Stored data:
· · · · · · ·
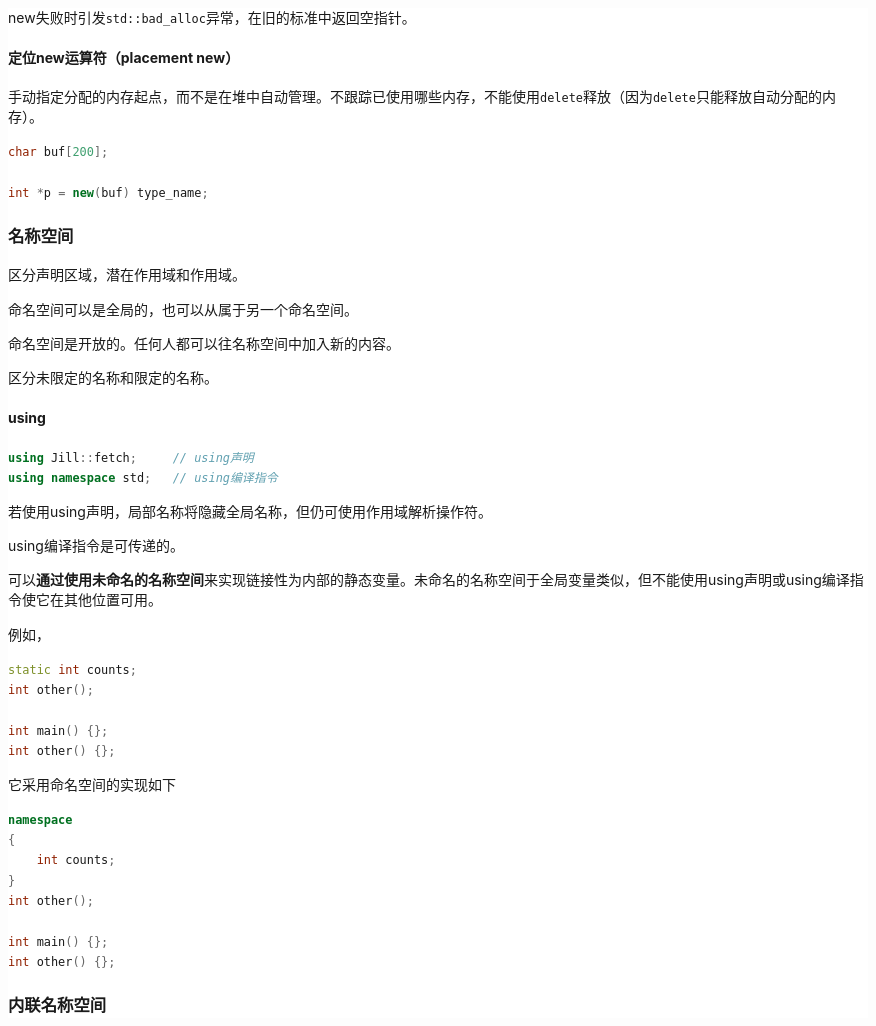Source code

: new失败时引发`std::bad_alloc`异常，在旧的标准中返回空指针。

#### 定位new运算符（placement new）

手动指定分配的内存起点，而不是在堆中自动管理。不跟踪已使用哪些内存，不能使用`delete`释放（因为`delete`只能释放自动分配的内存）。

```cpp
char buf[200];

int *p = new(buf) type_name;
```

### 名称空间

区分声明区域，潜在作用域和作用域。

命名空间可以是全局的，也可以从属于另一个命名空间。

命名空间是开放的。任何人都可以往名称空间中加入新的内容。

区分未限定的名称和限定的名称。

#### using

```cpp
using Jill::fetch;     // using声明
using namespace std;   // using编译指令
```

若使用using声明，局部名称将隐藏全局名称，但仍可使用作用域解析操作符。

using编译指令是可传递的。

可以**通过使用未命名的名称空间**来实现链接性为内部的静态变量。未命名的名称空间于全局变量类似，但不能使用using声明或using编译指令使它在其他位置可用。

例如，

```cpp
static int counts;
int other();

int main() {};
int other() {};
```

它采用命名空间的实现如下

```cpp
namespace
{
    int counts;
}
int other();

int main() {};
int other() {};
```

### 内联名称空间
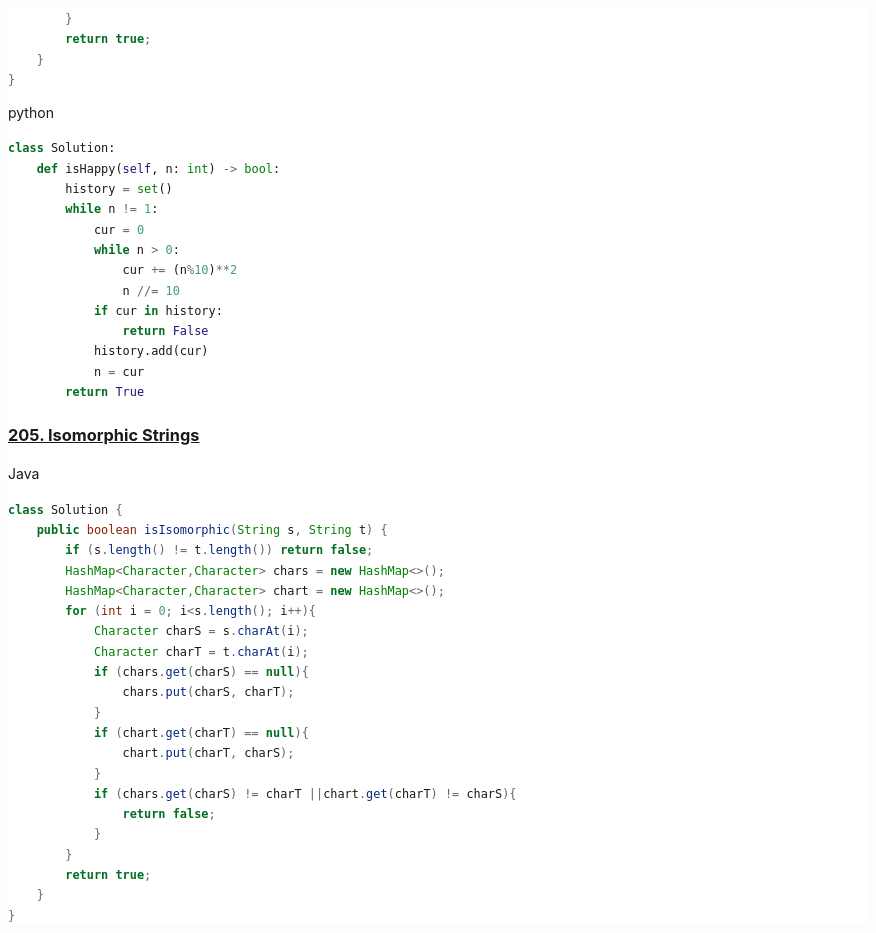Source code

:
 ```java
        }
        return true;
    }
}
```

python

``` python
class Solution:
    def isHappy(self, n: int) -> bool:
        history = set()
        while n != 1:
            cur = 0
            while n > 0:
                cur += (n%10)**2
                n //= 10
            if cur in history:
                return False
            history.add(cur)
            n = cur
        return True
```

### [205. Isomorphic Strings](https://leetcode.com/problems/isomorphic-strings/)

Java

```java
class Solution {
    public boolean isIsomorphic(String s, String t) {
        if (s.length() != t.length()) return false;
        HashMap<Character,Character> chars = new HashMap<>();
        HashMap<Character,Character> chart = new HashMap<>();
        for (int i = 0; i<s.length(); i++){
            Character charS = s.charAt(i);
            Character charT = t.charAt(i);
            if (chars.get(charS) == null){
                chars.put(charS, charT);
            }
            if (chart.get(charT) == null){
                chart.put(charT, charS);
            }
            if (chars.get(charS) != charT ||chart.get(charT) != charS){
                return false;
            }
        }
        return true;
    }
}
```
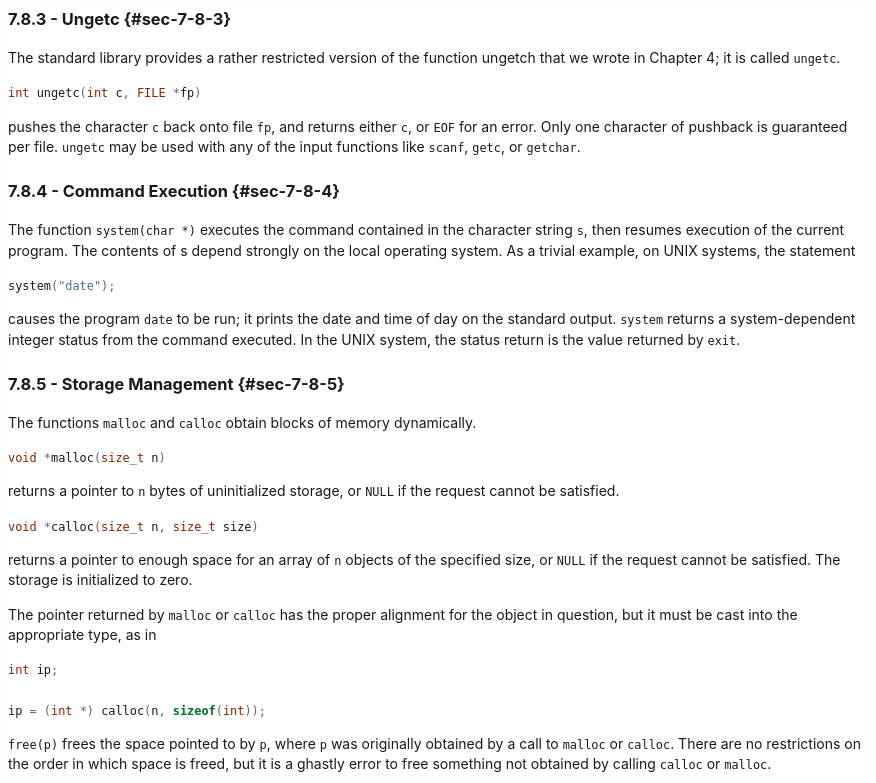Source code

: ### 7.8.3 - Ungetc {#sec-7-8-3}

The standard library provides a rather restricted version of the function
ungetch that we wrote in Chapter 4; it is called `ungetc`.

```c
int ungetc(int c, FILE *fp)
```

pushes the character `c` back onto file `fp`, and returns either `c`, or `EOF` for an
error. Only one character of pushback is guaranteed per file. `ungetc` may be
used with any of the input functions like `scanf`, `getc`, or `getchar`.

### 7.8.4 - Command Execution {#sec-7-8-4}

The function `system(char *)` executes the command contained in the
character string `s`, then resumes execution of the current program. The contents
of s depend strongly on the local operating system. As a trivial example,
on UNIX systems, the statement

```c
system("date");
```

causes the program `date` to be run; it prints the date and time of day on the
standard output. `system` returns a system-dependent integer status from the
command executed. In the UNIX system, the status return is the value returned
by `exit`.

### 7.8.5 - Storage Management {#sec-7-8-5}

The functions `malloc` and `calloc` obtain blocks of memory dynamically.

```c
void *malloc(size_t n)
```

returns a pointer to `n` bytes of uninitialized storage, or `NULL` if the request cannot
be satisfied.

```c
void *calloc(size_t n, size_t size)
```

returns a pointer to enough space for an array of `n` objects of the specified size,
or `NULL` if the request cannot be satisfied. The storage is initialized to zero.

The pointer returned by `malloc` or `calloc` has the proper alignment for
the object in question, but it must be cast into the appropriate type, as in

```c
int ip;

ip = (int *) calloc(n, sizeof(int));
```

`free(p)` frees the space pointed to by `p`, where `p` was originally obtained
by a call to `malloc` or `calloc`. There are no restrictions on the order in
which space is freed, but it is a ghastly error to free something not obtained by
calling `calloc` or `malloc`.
· · · · · · ·
* [Your instructions]: Once the line with "The pointer returned" has been found in the records above, retype it and every line after it exactly, and include nothing else.

* [Task result]:
The pointer returned by `malloc` or `calloc` has the proper alignment for
the object in question, but it must be cast into the appropriate type, as in

```c
int ip;

ip = (int *) calloc(n, sizeof(int));
```

`free(p)` frees the space pointed to by `p`, where `p` was originally obtained
by a call to `malloc` or `calloc`. There are no restrictions on the order in
which space is freed, but it is a ghastly error to free something not obtained by
calling `calloc` or `malloc`.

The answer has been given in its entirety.